Discussions about access to justice typically focus attention on access through the traditional routes of courts, lawyers, law schools and pro bono or legal aid service providers. In this context, solutions tend to emphasize more effective use of online technologies or simplification of processes to bridge the gap between those who need legal services and the services they require.
But, as Julie Matthews made clear in her recent article, Educating the Early Assistance Providers, in some cases, community-based intermediaries can function effectively to provide assistance that can reduce or eliminate escalation of a legal problem to the point where traditional legal dispute resolution mechanisms are even required:
Research shows that legal problems are often mixed with a range of related social and other issues, and people facing a cluster of issues may not even recognize that their problem is legal in nature. Key intermediaries can help people recognize a legal component, gain a basic understanding of the problem and possible next steps, as well as get a helpful referral to legal and social services. As a result of this early support, people may be better equipped to take some initial steps — such as talking with their landlord or neighbour — that can prevent a problem from escalating.

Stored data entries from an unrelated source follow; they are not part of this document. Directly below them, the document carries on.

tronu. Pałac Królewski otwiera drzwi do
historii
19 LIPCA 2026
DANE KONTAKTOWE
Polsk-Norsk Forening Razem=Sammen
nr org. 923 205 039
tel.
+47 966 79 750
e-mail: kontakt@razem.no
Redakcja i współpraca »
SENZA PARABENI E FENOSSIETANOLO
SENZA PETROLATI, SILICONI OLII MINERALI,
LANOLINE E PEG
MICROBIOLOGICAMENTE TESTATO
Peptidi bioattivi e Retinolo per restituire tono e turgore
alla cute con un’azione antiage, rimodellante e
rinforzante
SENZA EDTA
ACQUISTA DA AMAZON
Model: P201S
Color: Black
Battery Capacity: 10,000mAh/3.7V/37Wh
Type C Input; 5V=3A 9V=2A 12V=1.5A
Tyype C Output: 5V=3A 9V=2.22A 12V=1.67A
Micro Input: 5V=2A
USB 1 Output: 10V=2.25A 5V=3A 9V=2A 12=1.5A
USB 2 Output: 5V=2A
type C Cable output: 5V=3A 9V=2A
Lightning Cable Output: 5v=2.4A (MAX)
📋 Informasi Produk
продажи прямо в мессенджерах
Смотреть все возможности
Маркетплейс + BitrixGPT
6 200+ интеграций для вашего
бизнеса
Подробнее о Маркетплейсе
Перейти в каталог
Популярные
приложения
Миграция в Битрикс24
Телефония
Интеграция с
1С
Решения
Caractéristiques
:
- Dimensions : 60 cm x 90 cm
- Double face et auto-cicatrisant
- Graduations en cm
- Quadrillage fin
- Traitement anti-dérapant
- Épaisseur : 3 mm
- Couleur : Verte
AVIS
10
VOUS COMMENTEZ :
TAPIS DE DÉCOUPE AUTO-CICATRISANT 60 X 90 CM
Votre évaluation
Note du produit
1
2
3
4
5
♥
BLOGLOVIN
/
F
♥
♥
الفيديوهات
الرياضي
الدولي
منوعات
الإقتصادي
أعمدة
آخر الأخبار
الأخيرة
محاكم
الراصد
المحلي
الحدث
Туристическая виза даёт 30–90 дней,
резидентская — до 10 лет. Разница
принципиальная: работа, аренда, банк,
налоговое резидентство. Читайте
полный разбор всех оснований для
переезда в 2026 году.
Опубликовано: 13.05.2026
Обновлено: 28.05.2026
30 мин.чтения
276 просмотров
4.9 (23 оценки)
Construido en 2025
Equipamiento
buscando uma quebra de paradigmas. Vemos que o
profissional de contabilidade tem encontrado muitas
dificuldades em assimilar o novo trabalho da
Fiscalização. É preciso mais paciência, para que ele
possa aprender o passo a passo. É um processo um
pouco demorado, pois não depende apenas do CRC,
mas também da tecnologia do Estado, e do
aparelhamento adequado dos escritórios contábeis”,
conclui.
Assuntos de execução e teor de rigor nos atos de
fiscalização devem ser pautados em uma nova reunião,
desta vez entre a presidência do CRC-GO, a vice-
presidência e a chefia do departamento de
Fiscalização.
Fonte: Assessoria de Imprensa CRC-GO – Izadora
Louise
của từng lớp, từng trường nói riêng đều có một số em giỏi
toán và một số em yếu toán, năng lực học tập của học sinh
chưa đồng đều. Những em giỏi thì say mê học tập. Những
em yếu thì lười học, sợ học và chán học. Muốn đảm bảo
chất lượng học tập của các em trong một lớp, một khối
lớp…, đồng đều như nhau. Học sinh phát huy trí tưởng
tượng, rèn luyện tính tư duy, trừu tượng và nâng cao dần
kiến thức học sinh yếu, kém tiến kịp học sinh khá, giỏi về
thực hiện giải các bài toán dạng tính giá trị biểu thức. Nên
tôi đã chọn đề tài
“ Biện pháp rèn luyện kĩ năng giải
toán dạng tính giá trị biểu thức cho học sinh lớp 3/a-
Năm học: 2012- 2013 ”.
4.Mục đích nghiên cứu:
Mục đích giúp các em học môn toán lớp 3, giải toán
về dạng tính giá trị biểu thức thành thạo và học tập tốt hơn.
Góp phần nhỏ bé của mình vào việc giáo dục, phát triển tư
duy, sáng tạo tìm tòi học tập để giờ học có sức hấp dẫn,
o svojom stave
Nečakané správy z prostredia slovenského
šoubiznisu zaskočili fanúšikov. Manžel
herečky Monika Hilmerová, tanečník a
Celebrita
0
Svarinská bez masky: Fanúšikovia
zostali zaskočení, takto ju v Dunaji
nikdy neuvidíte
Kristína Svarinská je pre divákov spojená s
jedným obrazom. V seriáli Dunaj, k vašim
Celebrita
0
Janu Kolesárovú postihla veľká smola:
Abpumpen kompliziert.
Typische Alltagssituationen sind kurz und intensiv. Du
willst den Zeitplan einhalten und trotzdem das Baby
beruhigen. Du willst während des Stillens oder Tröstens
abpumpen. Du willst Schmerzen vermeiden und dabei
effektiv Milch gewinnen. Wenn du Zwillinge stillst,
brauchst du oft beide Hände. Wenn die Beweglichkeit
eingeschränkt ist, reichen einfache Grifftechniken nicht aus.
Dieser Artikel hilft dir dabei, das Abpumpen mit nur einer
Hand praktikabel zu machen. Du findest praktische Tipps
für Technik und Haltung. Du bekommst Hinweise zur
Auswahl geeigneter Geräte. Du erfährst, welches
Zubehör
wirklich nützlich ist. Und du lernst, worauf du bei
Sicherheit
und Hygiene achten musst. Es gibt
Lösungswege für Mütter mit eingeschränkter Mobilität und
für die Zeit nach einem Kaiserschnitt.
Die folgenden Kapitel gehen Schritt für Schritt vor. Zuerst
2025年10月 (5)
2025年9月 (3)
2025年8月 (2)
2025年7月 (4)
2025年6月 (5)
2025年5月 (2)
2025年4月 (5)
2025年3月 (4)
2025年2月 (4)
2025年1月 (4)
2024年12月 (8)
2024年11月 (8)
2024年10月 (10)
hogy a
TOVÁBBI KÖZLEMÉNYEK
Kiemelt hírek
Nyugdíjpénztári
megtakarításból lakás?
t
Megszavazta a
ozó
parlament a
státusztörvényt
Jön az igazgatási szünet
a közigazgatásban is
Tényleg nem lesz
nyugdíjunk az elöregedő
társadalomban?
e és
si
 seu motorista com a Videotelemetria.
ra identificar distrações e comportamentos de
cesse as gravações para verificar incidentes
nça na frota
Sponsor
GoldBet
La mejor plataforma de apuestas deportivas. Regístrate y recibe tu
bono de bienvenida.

Intermediaries are trusted community members, often working in social services or holding leadership positions within their communities. They serve as a natural point of first contact when a legal issue arises, for those who don’t typically have direct access to a lawyer.
The use of intermediaries as an effective means to enhance access to justice was confirmed in the August 2013 CLEO report, Public Legal Education and Information in Ontario Communities: Formats and Delivery Channels. The researchers in that project found that:
Low-income and socially isolated people are most likely to seek out or rely on in-person support from a trusted intermediary, such as community workers, when seeking information and assistance. In Canada, this is particularly true for people who speak non-official languages, Aboriginal peoples, people with low literacy skills, people with disabilities, and others who are low-income and disadvantaged. Moreover, because of cognitive changes that appear to take place when under stress, some research suggests “[o]ne-on-one, individualized information sessions may be the most appropriate way” to initially address legal issues with people in crisis.
They went on to note that:
In a context where legal services remain inaccessible to many Ontarians because of the limited availability of affordable or free legal advice and representation services, support from a trusted intermediary in accessing PLEI and determining how to take action can offer important help. How far this will take the client depends on several factors including the complexity of the legal problem, the resources available to the client, and the skill and confidence level of the client.
The importance of community-based intermediaries was also identified in the Manitoba Bar Association’s 2010 Report and Summary: Town Hall Meetings on Access to Justice and resulted in recommendations to: enhance access to community based advocacy and legal support services; support efforts to enhance cooperation among and coordination of community based-services; and provide training opportunities for community service providers in relation to domestic violence and cultural awareness, in particular.
In Manitoba, a number of such training programs, designed to prepare community-based intermediaries to provide para-legal support and legal information, are delivered ongoing. Community Legal Education Association’s Community Legal Intermediary training course provides legal information on a range of topics over the course of a ten-week, 20-hour program and an Advanced Community Legal Intermediary course provides a further 14 hours of training. Community Unemployed Help Centre, in partnership with the Public Interest Law Centre has also been providing training to advocates in poverty law issues specifically.
These training programs are provided largely through volunteer support from practicing lawyers, and as noted by Ms Matthews:
…these training partnerships are of benefit to the legal experts as well as to the community intermediaries. Community workers help the lawyer/ trainer understand the circumstances and legal needs of their clients, which in turn can help lawyers improve the legal services they provide.
Well-trained intermediaries are key to providing broad-based access to justice, serving as a point of first contact to provide basic information, appropriate referrals and to ensure efficient use of more specialized legal resources by potentially reducing the demands upon those resources.